The planets of the solar system as depicted by a NASA computer illustration. Orbits and sizes are not shown to scale.
While many people can point to a picture of Jupiter or Saturn and call it a "planet," the definition of this word is much more subtle and has changed over time. Many astronomers decided on a new definition in 2006 after the discovery of several worlds at the fringes of the solar system — a decision that remains controversial.
The International Astronomical Union defined a planet as an object that:
- orbits the sun
- has sufficient mass to be round, or nearly round
- is not a satellite (moon) of another object
- has removed debris and small objects from the area around its orbit
The IAU also created a new classification, "dwarf planet," which is an object that meets planetary criteria except that it has not cleared debris from its orbital neighborhood. This definition meant that Pluto — considered a planet at the time — was demoted and reclassified as a dwarf planet. But not all scientists agree with this classification.
The term "planet" originally comes from the Greek word for "wanderer." Many ancient cultures observed these "moving stars," but it wasn't until the advent of the telescope in the 1600s that astronomers were able to look at them in more detail. Small telescopes revealed moons circling Jupiter — a big surprise to Galileo Galilei (the likely discoverer) and his opponents at the Catholic Church — as well as rings around Saturn and an ice cap on Mars.
Telescopes also revealed the existence of objects not known to the ancients, because they are too far away and small to be spotted with the naked eye. Uranus was found on March 13, 1781, by the prolific astronomer William Herschel. Ceres was discovered between Mars and Jupiter in 1801. It was originally classified as a planet, but it was later realized that Ceres was the first of a class of objects eventually called asteroids. Neptune was discovered in 1846. [Related: Solar System Planets: Order of the 8 (or 9) Planets]

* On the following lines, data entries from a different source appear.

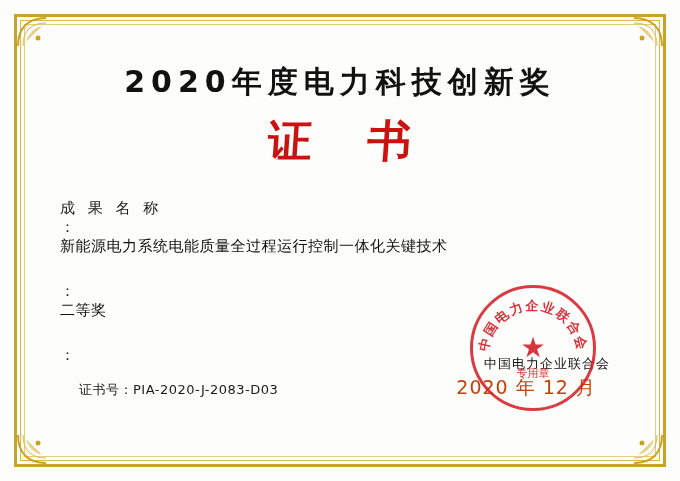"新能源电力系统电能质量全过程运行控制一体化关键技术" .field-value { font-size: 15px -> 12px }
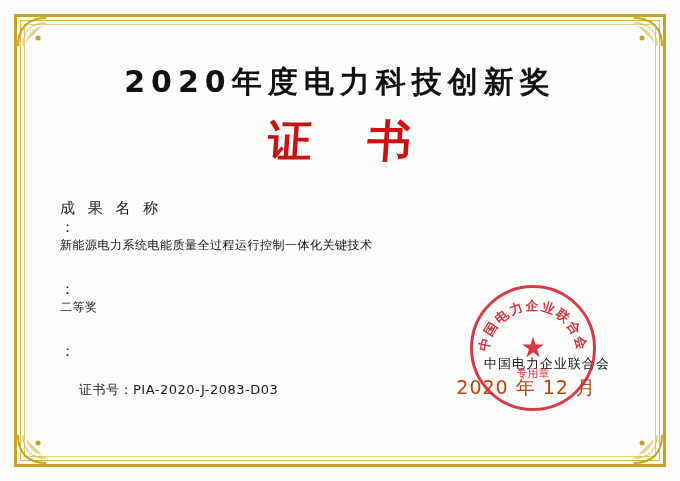"奖 励 等 级" span.field-label { html: none -> <span>奖 励 等 级</span> }
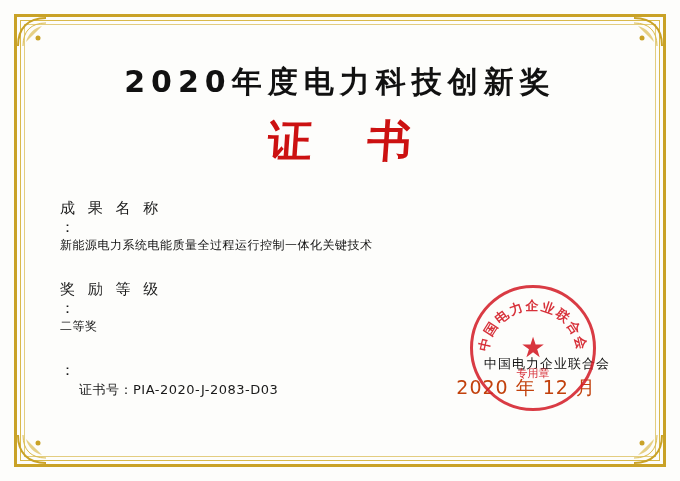"二等奖" span.field-value { html: <span>二等奖</span> -> none }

Astronomers continued scouring the solar system's outer reaches in search of a large "Planet X" that was believed to be disturbing the orbits of Uranus and Neptune. While these irregularities were later discounted by further observations, Clyde Tombaugh did spot a smaller object in 1930 beyond the orbit of Neptune. Called Pluto, the object (then called a planet) was relatively small and had a highly eccentric orbit that sometimes even brought it closer to the sun than Neptune is.
Discovery of more worlds
Nothing close to Pluto's size was found in the solar system for more than two generations. That changed in the 2000s, when Mike Brown — a young astronomer at the California Institute of Technology — was in search of a defining research project and decided upon searches for objects in the outer solar system.
In quick succession, Brown and his team discovered several large "trans-Neptunian objects," or icy bodies beyond Neptune's orbit. While discovering icy objects that far away was not unexpected — the supposed Oort Cloud, the birthplace of comets, should have trillions of these things — it was the size that made other astronomers pay attention.
Some of Brown's notable discoveries included Quaoar; Sedna; Haumea; Eris and its moon, Dysnomia; and Makemake. All were found in a relatively short period of time, between 2001 and 2005. Eris (which was originally nicknamed "Xena" after a popular television show of the time) was large enough that some in the media were calling it the 10th planet.
Vote and implications
With this series of discoveries confronting them, the International Astronomical Union spent two years examining the evidence and called a general meeting in 2006 to vote on what the definition of what a planet would be. The delegates present voted on a definition that excluded Pluto, Eris and any other objects that were close to the same size.
The new designation "dwarf planet" is considered to be an object orbiting the sun that is round, or approximately round, but is smaller than Mercury. The object may also be in an area with several other objects orbiting with it, such as within the asteroid belt. The IAU has only accepted five objects as dwarf planet so far: Ceres, Pluto, Eris, Makemake and Haumea. But there are many other candidate objects discovered by Brown and other astronomers in the years since.
Brown agreed with the demotion of "Xena" (which Eris was still called at the time) to dwarf planet, although he acknowledged other people felt emotional about the loss of Pluto. "I understood. Pluto was part of their mental landscape, the one they had constructed to organize their thinking about the solar system and their own place within it. Pluto seemed like the edge of existence. Ripping Pluto out of that landscape caused what felt to be an inconceivably empty hole," he wrote in his memoir, "How I Killed Pluto and Why It Had It Coming."
Years after the vote, however, there are still scientists that refer to Pluto as a planet. For example, NASA published a video in early 2014 from several speakers at the Pluto Science Conference in July 2013 who repeatedly referred to the world as a "planet". Also, people such as NASA's Alan Stern regularly present their arguments for why Pluto should still be considered a planet, citing problems with the IAU definition such as planets never fully clearing the zone around them.
A more recent discovery beyond Pluto's orbit — 2012 VP113, nicknamed "Biden," announced in early 2014 — shows that the zone between Pluto and the Oort Cloud could be populated with more objects like Sedna. The solar system is a more complex place than imagined even a couple of decades ago.